▶ Version difference data:
»»
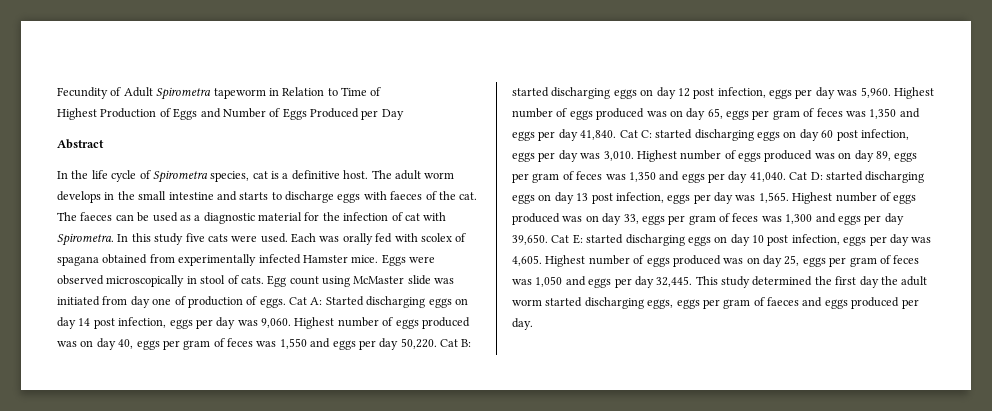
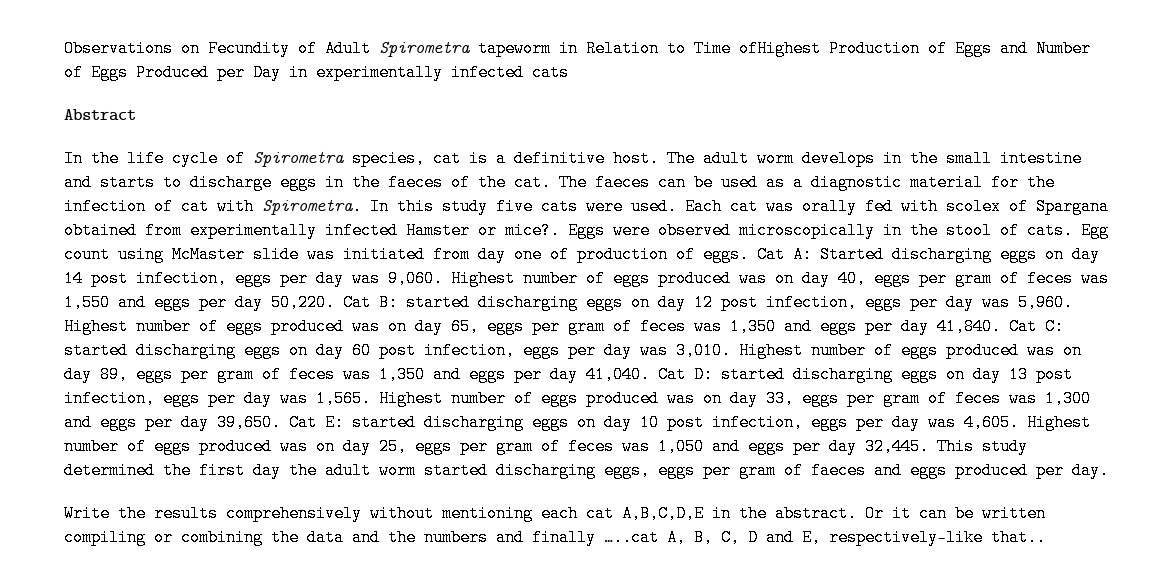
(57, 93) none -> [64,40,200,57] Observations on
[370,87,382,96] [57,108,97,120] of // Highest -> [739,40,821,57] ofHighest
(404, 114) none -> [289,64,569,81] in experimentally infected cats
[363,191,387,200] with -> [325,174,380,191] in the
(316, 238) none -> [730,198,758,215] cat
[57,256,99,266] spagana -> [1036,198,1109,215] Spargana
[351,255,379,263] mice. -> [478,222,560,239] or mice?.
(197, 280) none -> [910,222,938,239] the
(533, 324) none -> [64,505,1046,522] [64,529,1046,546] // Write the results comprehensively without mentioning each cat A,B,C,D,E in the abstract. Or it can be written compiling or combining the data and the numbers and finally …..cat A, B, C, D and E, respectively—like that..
««
»»
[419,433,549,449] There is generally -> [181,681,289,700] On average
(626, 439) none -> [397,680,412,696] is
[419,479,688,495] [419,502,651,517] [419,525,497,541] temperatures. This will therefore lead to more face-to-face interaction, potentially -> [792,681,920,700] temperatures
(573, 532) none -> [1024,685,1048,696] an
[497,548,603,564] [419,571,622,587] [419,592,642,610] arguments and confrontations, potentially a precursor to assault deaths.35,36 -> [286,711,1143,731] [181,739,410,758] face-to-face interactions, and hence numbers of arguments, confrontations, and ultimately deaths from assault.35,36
««
»»
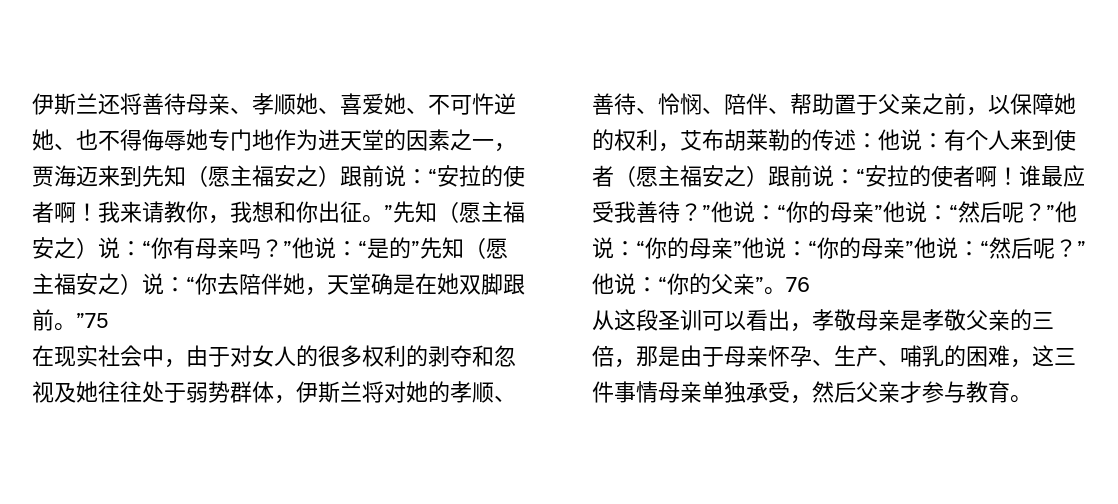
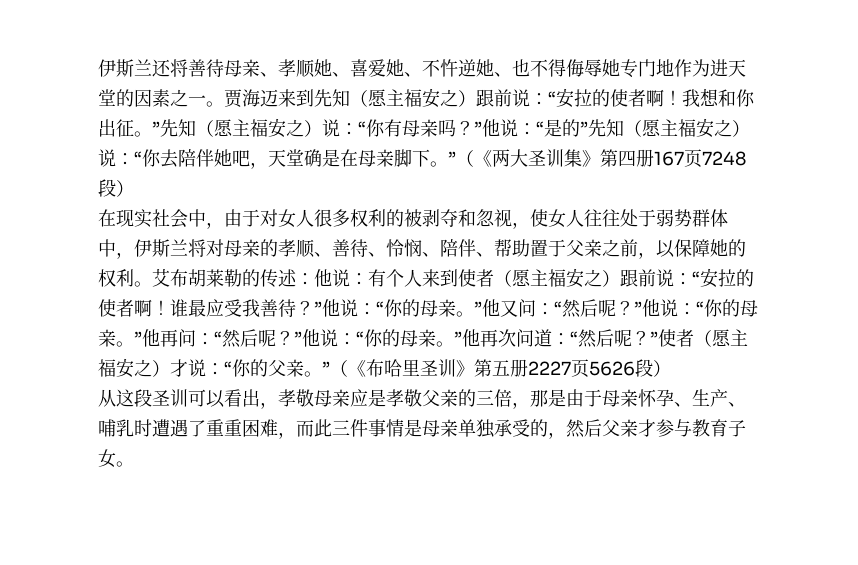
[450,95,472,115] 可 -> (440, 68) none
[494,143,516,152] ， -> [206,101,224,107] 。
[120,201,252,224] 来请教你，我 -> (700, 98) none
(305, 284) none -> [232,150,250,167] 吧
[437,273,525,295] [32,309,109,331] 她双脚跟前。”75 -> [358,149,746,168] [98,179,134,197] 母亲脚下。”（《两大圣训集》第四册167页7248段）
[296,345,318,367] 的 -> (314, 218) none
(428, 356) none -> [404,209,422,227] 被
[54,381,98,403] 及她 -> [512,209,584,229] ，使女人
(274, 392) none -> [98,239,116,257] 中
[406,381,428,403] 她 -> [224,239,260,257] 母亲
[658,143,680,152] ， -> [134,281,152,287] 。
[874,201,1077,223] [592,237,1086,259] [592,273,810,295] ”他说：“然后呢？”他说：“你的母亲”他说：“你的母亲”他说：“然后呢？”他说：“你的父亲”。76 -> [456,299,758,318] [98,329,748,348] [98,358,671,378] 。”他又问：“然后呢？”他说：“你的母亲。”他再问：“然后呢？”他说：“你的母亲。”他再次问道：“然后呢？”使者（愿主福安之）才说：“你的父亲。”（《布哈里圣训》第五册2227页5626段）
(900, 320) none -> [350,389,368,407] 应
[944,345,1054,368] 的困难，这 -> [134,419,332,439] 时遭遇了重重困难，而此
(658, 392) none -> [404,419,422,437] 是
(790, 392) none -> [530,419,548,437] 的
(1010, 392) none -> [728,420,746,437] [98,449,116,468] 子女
««
▶ PROBLEM TO SOLVE: Taking the entries above, print exactly the lines starting at the line with "(57, 93) none" and ending at the line with "(533, 324) none", both included.

▶ SOLUTION:
(57, 93) none -> [64,40,200,57] Observations on
[370,87,382,96] [57,108,97,120] of // Highest -> [739,40,821,57] ofHighest
(404, 114) none -> [289,64,569,81] in experimentally infected cats
[363,191,387,200] with -> [325,174,380,191] in the
(316, 238) none -> [730,198,758,215] cat
[57,256,99,266] spagana -> [1036,198,1109,215] Spargana
[351,255,379,263] mice. -> [478,222,560,239] or mice?.
(197, 280) none -> [910,222,938,239] the
(533, 324) none -> [64,505,1046,522] [64,529,1046,546] // Write the results comprehensively without mentioning each cat A,B,C,D,E in the abstract. Or it can be written compiling or combining the data and the numbers and finally …..cat A, B, C, D and E, respectively—like that..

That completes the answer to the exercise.